Fig. 6. Effects of Oct25 on cell adhesion as analyzed by dissociation assays. Animal cap (AC) explants are cultivated in dissociation buffer and photographed at the indicated times (0, 10, 20, 30, 60 min). To ensure exactly identical treatment, control and test samples were placed in one dish. Corresponding values are shown in Table S6. (A) AC explants from uninjected embryos (AC, left side) and from Oct25 mRNA injected embryos (Oct25, right side). (B) Explants from Oct25 mRNA injected embryos (Oct25, left side) and from embryos injected with Oct25 and EP/C-cadherin (Oct25 + EP/C, right side). (C) Explants from Oct25 mRNA injected embryos (Oct25, left side) and from embryos injected with Oct25 and the dominant inhibitory PAPC construct SXPAP (Oct25 + SXP, right side).

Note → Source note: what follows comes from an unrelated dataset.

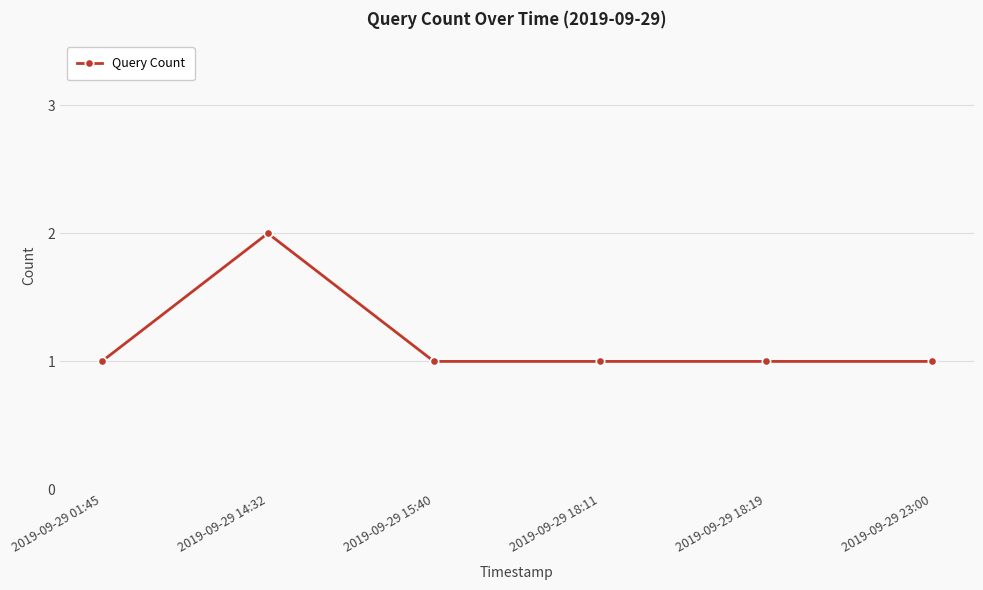

How many values are between 1 and 2?

6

Fig. 7. Effects of Oct25 on cell adhesion as analyzed by reaggregation assays. Cells from dissociated animal caps (ACs) were cultivated in Modified Barth's solution (MBS) on a mutator to allow reaggregation. To analyze level of reaggregation, photographs were taken at the indicated times (0, 2, 24 h). Related values are listed in Table S7. (A) AC cells from uninjected embryos (uninj., left column) and from Oct25 mRNA injected embryos (oct25, right column). (B) Comparison of reaggregation levels after injection of Oct25 (left column) and coinjection of Oct25 and EP/C-cadherin (right column). Reaggregation times are indicated. (C) Comparison of reaggregation levels after injection of Oct25 (left column) and coinjection of Oct25 and the dominant inhibitory PAPC construct SXPAP (right column). Reaggrega- tion times are indicated. (D) Model of Oct25 effects on convergence and extension via regulation of cell adhesion molecules. Oct25 induces expression of PAPC. PAPC inhibits the function of EP/C-Cadherin. EP/C-cadherin affects convergence and extension via changes in cell adhesion.